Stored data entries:
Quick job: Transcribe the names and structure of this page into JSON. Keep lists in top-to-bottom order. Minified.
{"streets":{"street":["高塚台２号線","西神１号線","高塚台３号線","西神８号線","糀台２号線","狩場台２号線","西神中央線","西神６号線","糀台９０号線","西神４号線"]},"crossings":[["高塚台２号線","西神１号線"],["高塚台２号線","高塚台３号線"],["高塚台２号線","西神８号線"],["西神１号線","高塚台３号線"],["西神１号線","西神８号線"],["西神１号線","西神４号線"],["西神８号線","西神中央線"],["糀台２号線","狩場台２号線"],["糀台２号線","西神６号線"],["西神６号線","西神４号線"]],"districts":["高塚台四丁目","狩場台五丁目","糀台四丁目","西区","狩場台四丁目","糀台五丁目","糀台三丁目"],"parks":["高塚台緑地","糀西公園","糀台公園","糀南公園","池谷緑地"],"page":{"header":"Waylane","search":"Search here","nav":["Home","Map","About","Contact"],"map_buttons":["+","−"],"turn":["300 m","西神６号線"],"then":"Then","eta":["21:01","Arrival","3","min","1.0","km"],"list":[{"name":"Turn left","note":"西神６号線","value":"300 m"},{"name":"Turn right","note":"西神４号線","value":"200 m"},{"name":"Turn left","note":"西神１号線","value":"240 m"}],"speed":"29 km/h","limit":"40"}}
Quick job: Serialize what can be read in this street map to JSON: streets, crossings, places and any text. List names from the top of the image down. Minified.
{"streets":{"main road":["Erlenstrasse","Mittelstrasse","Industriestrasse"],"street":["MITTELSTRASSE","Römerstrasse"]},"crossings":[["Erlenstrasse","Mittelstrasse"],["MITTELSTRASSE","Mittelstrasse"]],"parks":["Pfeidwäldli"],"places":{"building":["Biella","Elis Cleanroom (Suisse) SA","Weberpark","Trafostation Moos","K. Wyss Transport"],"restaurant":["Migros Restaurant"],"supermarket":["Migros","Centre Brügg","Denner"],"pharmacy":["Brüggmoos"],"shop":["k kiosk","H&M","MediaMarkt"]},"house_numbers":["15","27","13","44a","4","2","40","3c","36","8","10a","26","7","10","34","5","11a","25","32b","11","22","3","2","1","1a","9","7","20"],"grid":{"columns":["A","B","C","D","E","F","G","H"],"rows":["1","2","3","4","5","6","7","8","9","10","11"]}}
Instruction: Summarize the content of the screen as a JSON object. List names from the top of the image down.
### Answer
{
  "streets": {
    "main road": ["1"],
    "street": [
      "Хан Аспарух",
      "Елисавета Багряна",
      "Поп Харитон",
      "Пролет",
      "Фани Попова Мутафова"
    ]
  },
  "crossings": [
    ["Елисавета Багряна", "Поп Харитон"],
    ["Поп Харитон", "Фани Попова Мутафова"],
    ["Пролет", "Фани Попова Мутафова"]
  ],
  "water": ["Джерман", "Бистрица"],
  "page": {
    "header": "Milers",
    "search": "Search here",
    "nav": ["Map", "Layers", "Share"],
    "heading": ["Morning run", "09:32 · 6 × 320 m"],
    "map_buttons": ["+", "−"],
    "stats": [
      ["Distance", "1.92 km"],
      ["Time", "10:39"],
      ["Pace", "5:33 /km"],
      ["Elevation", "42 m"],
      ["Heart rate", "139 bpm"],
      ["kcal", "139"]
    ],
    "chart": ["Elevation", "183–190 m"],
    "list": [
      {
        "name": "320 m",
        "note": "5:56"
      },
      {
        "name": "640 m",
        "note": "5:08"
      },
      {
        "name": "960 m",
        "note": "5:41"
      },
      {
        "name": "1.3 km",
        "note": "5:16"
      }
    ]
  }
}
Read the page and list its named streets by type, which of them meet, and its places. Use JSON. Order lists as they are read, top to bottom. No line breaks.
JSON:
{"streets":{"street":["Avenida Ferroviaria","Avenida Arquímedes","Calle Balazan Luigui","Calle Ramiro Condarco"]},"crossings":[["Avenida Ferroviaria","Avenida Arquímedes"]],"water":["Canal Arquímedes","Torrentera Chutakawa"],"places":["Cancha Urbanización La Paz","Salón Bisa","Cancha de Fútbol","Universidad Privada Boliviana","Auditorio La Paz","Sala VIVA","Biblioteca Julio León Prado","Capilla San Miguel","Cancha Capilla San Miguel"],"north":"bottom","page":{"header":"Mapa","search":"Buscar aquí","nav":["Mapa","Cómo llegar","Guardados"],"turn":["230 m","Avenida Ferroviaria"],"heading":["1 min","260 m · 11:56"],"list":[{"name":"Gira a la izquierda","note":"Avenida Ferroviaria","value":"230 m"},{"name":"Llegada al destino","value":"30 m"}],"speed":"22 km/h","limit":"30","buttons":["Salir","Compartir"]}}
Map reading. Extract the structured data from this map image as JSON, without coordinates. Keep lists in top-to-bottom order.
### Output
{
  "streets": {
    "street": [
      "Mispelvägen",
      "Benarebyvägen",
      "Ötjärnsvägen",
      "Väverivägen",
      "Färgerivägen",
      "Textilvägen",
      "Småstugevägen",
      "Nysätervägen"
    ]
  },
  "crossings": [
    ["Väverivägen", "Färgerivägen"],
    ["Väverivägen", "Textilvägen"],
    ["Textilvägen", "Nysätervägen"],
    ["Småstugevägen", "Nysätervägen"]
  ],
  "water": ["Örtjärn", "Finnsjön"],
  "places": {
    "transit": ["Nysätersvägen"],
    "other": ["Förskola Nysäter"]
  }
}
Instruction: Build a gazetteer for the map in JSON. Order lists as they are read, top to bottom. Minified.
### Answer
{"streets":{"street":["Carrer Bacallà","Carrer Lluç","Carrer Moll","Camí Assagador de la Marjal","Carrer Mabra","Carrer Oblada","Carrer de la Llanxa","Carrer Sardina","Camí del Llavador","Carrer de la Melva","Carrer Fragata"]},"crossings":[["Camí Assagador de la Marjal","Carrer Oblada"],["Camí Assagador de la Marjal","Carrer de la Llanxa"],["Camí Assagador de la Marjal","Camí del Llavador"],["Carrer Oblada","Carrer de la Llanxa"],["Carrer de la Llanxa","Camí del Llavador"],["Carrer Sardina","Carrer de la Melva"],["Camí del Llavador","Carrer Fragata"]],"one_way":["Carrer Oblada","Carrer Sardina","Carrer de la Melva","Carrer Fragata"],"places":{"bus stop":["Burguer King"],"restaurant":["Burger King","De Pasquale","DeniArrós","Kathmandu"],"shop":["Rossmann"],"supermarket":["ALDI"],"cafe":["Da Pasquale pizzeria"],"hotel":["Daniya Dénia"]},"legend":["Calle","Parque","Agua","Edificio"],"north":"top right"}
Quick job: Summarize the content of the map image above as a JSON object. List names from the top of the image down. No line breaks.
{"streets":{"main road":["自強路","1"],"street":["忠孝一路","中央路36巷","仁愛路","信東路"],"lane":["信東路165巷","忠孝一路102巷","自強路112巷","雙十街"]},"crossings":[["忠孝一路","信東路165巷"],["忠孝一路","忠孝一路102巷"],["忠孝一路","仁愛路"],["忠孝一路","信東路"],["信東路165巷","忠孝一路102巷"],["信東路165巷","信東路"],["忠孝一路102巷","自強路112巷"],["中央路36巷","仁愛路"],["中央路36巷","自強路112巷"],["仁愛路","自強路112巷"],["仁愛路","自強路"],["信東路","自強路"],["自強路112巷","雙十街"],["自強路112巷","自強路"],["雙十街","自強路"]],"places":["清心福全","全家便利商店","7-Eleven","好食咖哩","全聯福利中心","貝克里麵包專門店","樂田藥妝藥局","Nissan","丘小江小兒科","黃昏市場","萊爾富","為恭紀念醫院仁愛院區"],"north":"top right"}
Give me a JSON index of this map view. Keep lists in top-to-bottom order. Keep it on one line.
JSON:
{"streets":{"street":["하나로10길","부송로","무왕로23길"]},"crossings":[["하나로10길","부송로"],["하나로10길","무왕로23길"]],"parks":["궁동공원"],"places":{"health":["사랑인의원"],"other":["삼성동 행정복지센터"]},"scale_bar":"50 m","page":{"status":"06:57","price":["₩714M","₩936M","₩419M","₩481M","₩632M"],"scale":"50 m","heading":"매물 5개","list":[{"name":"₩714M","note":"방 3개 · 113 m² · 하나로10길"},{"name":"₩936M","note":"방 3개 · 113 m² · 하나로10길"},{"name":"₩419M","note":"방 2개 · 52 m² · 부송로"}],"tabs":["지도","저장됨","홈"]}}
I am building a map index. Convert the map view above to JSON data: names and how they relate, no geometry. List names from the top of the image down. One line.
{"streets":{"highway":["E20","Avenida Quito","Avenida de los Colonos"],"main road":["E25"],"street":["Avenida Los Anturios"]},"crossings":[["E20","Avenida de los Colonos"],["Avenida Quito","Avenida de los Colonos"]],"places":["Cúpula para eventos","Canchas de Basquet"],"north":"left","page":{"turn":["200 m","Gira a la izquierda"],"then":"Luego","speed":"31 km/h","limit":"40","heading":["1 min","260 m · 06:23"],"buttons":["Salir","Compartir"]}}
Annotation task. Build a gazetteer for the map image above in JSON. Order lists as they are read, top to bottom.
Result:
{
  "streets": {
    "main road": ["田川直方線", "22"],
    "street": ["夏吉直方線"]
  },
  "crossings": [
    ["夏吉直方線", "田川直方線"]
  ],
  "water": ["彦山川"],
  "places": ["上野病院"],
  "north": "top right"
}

Task to carry out:
Pull from the data each line where the string "gazetteer" turns up.

Solution to this problem:
Instruction: Build a gazetteer for the map in JSON. Order lists as they are read, top to bottom. Minified.
Annotation task. Build a gazetteer for the map image above in JSON. Order lists as they are read, top to bottom.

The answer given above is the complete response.